FROM THE FLOOR:EVERY PARTY conference is run for a specific purpose, and every one therefore has a mood all of its own. This SDLP conference was no different. Party handlers were initially worried that organising two SDLP conferences in 10 months, with all its attendant costs and a £50 (€57) bill for the conference dinner, might be a mistake – especially in a recession.
But they also felt there was, and remains, a pressing need for this party, with its new leader, to reinvigorate itself ahead of two crucial elections next May.
On the evidence of the weekend they need not have worried. The delegates turned out to hear Margaret Ritchie make herself perfectly clear on a few issues.
She insisted there is no blurring of the clear distinctions between them and Sinn Féin and there would be no early rush to merge with any of the main southern parties. There has always been a small but detectable strain of opinion within the SDLP that its work was pretty much concluded on Good Friday 1998 and there remained little still to achieve.
It was never a majority view, and it seems even more in the minority now. Assembly arithmetic dictates that the SDLP now stands on a pivotal point and the party’s fortunes could tip either way. Many delegates have long wondered how, after spending the past 40 years doing the “right thing” they have been rewarded with electoral decline. This conference seemed to indicate they have had enough of that. And so there was much thoughtful discussion about the future of nationalism, the prospects for Irish unity and what it could all mean.

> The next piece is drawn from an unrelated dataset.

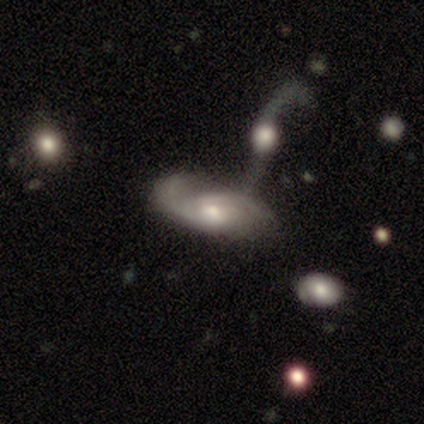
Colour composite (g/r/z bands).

Senior figures from Fianna Fáil, Fine Gael and Labour all shared the same platform without once, mercifully, venturing onto the desperate territory of the State’s finances and who is to blame. There were also some signs of the creeping normality of politics that has flowed almost imperceptibly from the new politics post-Belfast Agreement.
Presbyterian Moderator Norman Hamilton was there to discuss proposals to tackle sectarianism and division while Irish Timescolumnist David Adams, once a member of the loyalist Ulster Democratic Party joined a panel discussion on Irish unity. Twenty years ago that would have been impossible – not because either would not have wanted to attend, or because the party would not have wanted them. Rather there simply wasn't the political space, at least in public, for it to happen.